Two years ago, Civil and Environmental Engineering Professor Fred Boadu made an unexpected discovery while mapping the geology in his home country of Ghana. The fractured bedrock beneath villages there allow nitrates from fertilizers to seep down into the groundwater, which is then pumped through boreholes for domestic use. Local farmers depend on the fertilizers to boost their yields of pineapples, which provide the locals' sole income. "The [nitrate-contaminated] water looks very clear, like bottled water, and it tastes OK too," Boadu said. "Nonetheless, infants and kids are dying and adults are getting sick." Nitrates are by themselves benign, but are easily converted to hazardous nitrites by bacteria in the body, he explained. Those nitrites bind to hemoglobin in the bloodstream, impairing its capacity to transport oxygen. In infants, who are the most susceptible, the condition is known as blue baby syndrome. In adults, the nitrate exposure can also lead to stomach and colon cancer. In an effort to raise awareness about the problem and to begin looking for possible solutions, Boadu enlisted Pratt undergraduate Natalia Rossiter-Thornton, a senior CEE major, to spend three weeks in Ghana last summer. They traveled to two villages informing people about the contamination of their water supply and gathering information about their farming practices as well.
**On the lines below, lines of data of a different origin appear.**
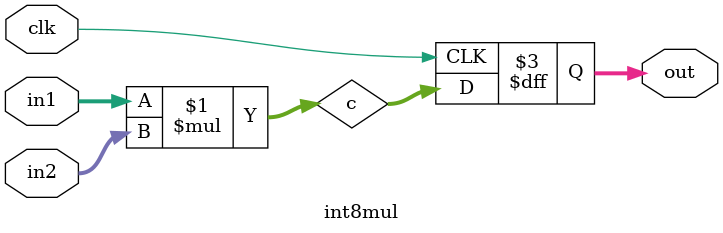
<source format=v>
`timescale 1ns / 1ps


module int8mul(
    input clk,
    input [7:0] in1, 
    input [7:0] in2,
    output reg [15:0] out
    );
    
    wire [15:0]c;
    
    assign c=in1*in2;
    
    always @ (posedge clk)
        begin                                             
             out <= c;    
        end     
    
    
endmodule

</source>
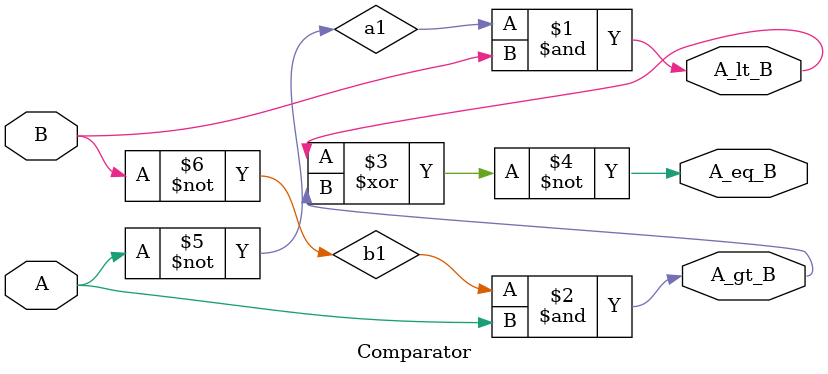
<source format=v>
`timescale 1ns / 1ps


module Comparator(A_gt_B, A_lt_B, A_eq_B, A, B);

// Dimensions and Sizes
input A, B;
output A_gt_B, A_lt_B, A_eq_B;

// wires
wire a1, b1;

//logic description
not not1(a1, A);
not not2(b1, B);
and and1(A_lt_B, a1, B);
and and2(A_gt_B, b1, A);
xnor xnor1(A_eq_B, A_lt_B, A_gt_B);

endmodule

</source>
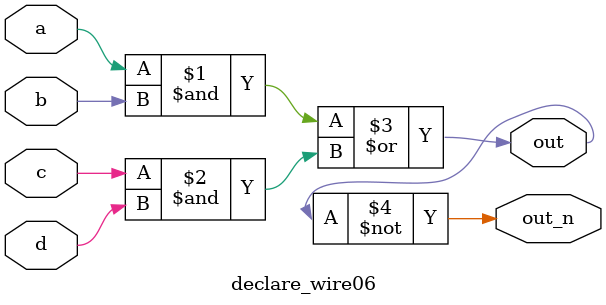
<source format=v>
`timescale 1ns/1ps
module declare_wire06(
    input a,
    input b,
    input c,
    input d,
    output out,
    output out_n   ); 
    assign out = (a&b)|(c&d) ;
    assign out_n = ~out ;
endmodule

</source>
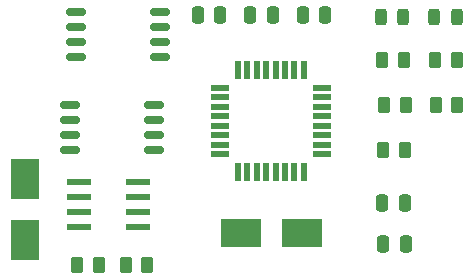
<source format=gbr>
%TF.GenerationSoftware,KiCad,Pcbnew,9.0.0*%
%TF.CreationDate,2025-05-30T17:35:02+05:30*%
%TF.ProjectId,MCU datalogger,4d435520-6461-4746-916c-6f676765722e,1*%
%TF.SameCoordinates,Original*%
%TF.FileFunction,Paste,Top*%
%TF.FilePolarity,Positive*%
%FSLAX46Y46*%
G04 Gerber Fmt 4.6, Leading zero omitted, Abs format (unit mm)*
G04 Created by KiCad (PCBNEW 9.0.0) date 2025-05-30 17:35:02*
%MOMM*%
%LPD*%
G01*
G04 APERTURE LIST*
G04 Aperture macros list*
%AMRoundRect*
0 Rectangle with rounded corners*
0 $1 Rounding radius*
0 $2 $3 $4 $5 $6 $7 $8 $9 X,Y pos of 4 corners*
0 Add a 4 corners polygon primitive as box body*
4,1,4,$2,$3,$4,$5,$6,$7,$8,$9,$2,$3,0*
0 Add four circle primitives for the rounded corners*
1,1,$1+$1,$2,$3*
1,1,$1+$1,$4,$5*
1,1,$1+$1,$6,$7*
1,1,$1+$1,$8,$9*
0 Add four rect primitives between the rounded corners*
20,1,$1+$1,$2,$3,$4,$5,0*
20,1,$1+$1,$4,$5,$6,$7,0*
20,1,$1+$1,$6,$7,$8,$9,0*
20,1,$1+$1,$8,$9,$2,$3,0*%
G04 Aperture macros list end*
%ADD10RoundRect,0.250000X-0.250000X-0.475000X0.250000X-0.475000X0.250000X0.475000X-0.250000X0.475000X0*%
%ADD11RoundRect,0.243750X-0.243750X-0.456250X0.243750X-0.456250X0.243750X0.456250X-0.243750X0.456250X0*%
%ADD12R,1.500000X0.550000*%
%ADD13R,0.550000X1.500000*%
%ADD14R,2.400000X3.500000*%
%ADD15R,3.500000X2.400000*%
%ADD16RoundRect,0.250000X0.262500X0.450000X-0.262500X0.450000X-0.262500X-0.450000X0.262500X-0.450000X0*%
%ADD17RoundRect,0.250000X0.250000X0.475000X-0.250000X0.475000X-0.250000X-0.475000X0.250000X-0.475000X0*%
%ADD18RoundRect,0.250000X-0.262500X-0.450000X0.262500X-0.450000X0.262500X0.450000X-0.262500X0.450000X0*%
%ADD19RoundRect,0.243750X0.243750X0.456250X-0.243750X0.456250X-0.243750X-0.456250X0.243750X-0.456250X0*%
%ADD20RoundRect,0.162500X-0.650000X-0.162500X0.650000X-0.162500X0.650000X0.162500X-0.650000X0.162500X0*%
%ADD21RoundRect,0.073750X-0.911250X-0.221250X0.911250X-0.221250X0.911250X0.221250X-0.911250X0.221250X0*%
G04 APERTURE END LIST*
D10*
%TO.C,C5*%
X89540000Y-88265000D03*
X91440000Y-88265000D03*
%TD*%
D11*
%TO.C,D2*%
X96169000Y-88392000D03*
X98044000Y-88392000D03*
%TD*%
D12*
%TO.C,U4*%
X82514000Y-94416371D03*
X82514000Y-95216371D03*
X82514000Y-96016371D03*
X82514000Y-96816371D03*
X82514000Y-97616371D03*
X82514000Y-98416371D03*
X82514000Y-99216371D03*
X82514000Y-100016371D03*
D13*
X84014000Y-101516371D03*
X84814000Y-101516371D03*
X85614000Y-101516371D03*
X86414000Y-101516371D03*
X87214000Y-101516371D03*
X88014000Y-101516371D03*
X88814000Y-101516371D03*
X89614000Y-101516371D03*
D12*
X91114000Y-100016371D03*
X91114000Y-99216371D03*
X91114000Y-98416371D03*
X91114000Y-97616371D03*
X91114000Y-96816371D03*
X91114000Y-96016371D03*
X91114000Y-95216371D03*
X91114000Y-94416371D03*
D13*
X89614000Y-92916371D03*
X88814000Y-92916371D03*
X88014000Y-92916371D03*
X87214000Y-92916371D03*
X86414000Y-92916371D03*
X85614000Y-92916371D03*
X84814000Y-92916371D03*
X84014000Y-92916371D03*
%TD*%
D14*
%TO.C,Y2*%
X66040000Y-107308000D03*
X66040000Y-102108000D03*
%TD*%
D15*
%TO.C,Y1*%
X89468000Y-106680000D03*
X84268000Y-106680000D03*
%TD*%
D16*
%TO.C,R1*%
X70421500Y-109410500D03*
X72246500Y-109410500D03*
%TD*%
D17*
%TO.C,C4*%
X96332000Y-107594400D03*
X98232000Y-107594400D03*
%TD*%
D16*
%TO.C,R4*%
X98251000Y-95885000D03*
X96426000Y-95885000D03*
%TD*%
%TO.C,R3*%
X98171000Y-99695000D03*
X96346000Y-99695000D03*
%TD*%
D10*
%TO.C,C1*%
X80650000Y-88265000D03*
X82550000Y-88265000D03*
%TD*%
D18*
%TO.C,R5*%
X100711000Y-92075000D03*
X102536000Y-92075000D03*
%TD*%
D19*
%TO.C,D1*%
X102537500Y-88392000D03*
X100662500Y-88392000D03*
%TD*%
D10*
%TO.C,C3*%
X85090000Y-88265000D03*
X86990000Y-88265000D03*
%TD*%
D20*
%TO.C,U1*%
X69780597Y-95885000D03*
X69780597Y-97155000D03*
X69780597Y-98425000D03*
X69780597Y-99695000D03*
X76955597Y-99695000D03*
X76955597Y-98425000D03*
X76955597Y-97155000D03*
X76955597Y-95885000D03*
%TD*%
D18*
%TO.C,R7*%
X96266000Y-92075000D03*
X98091000Y-92075000D03*
%TD*%
D20*
%TO.C,U2*%
X70288597Y-88011000D03*
X70288597Y-89281000D03*
X70288597Y-90551000D03*
X70288597Y-91821000D03*
X77463597Y-91821000D03*
X77463597Y-90551000D03*
X77463597Y-89281000D03*
X77463597Y-88011000D03*
%TD*%
D16*
%TO.C,R2*%
X76334000Y-109410500D03*
X74509000Y-109410500D03*
%TD*%
D21*
%TO.C,U3*%
X70612000Y-102362000D03*
X70612000Y-103632000D03*
X70612000Y-104902000D03*
X70612000Y-106172000D03*
X75562000Y-106172000D03*
X75562000Y-104902000D03*
X75562000Y-103632000D03*
X75562000Y-102362000D03*
%TD*%
D18*
%TO.C,R6*%
X100791000Y-95885000D03*
X102616000Y-95885000D03*
%TD*%
D17*
%TO.C,C2*%
X98166000Y-104140000D03*
X96266000Y-104140000D03*
%TD*%
M02*

</source>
"Natalia did all the talking and briefings," said Boadu. "When it comes from someone from outside the tradition or culture, it's a different ball game. They think 'if she's come all this way to tell us something, it must be true.'" "I was something of a novelty in Ghana, and I did feel that people were willing to listen," Rossiter-Thornton said. "For the most part, I was asking them about their farming practices, how they use the fertilizer and when and how they put it on." In the process she discovered just how different the world can be, she said. "They sometimes put the fertilizer on with their bare hands," she said. "One man had scars from chemical burns." Seemingly simple questions, like exactly what is in the fertilizer and where it comes from also proved all but impossible to answer. "If there are no labels on the fertilizer, they don't know what's in it. No one knows where it came from. It's not uniform. Here in the U.S., we would look to the government to subsidize or organize." But in Ghana, that's not how things work, despite the fact that Boadu has found nitrate levels in the groundwater that exceed by three to four times the allowable limit set by the World Health Organization. While much work remains to improve water quality and protect the Ghanaian people, Boadu and Rossiter-Thornton did offer the local villagers some useful advice about how to begin addressing the problem now. "Increasing the awareness among people in Ghana is an important first step," Boadu said. "They can collect drinking water from streams for now, at least for children." They also recommended that farmers use less fertilizer—in an amount closer to the soil's capacity--and ensure that women and children aren't exposed directly to the chemicals. Boadu said he is exploring ways for Duke students to continue working on the water quality problems there, particularly the education and awareness issues, perhaps through a new DukeEngage program or other student organization.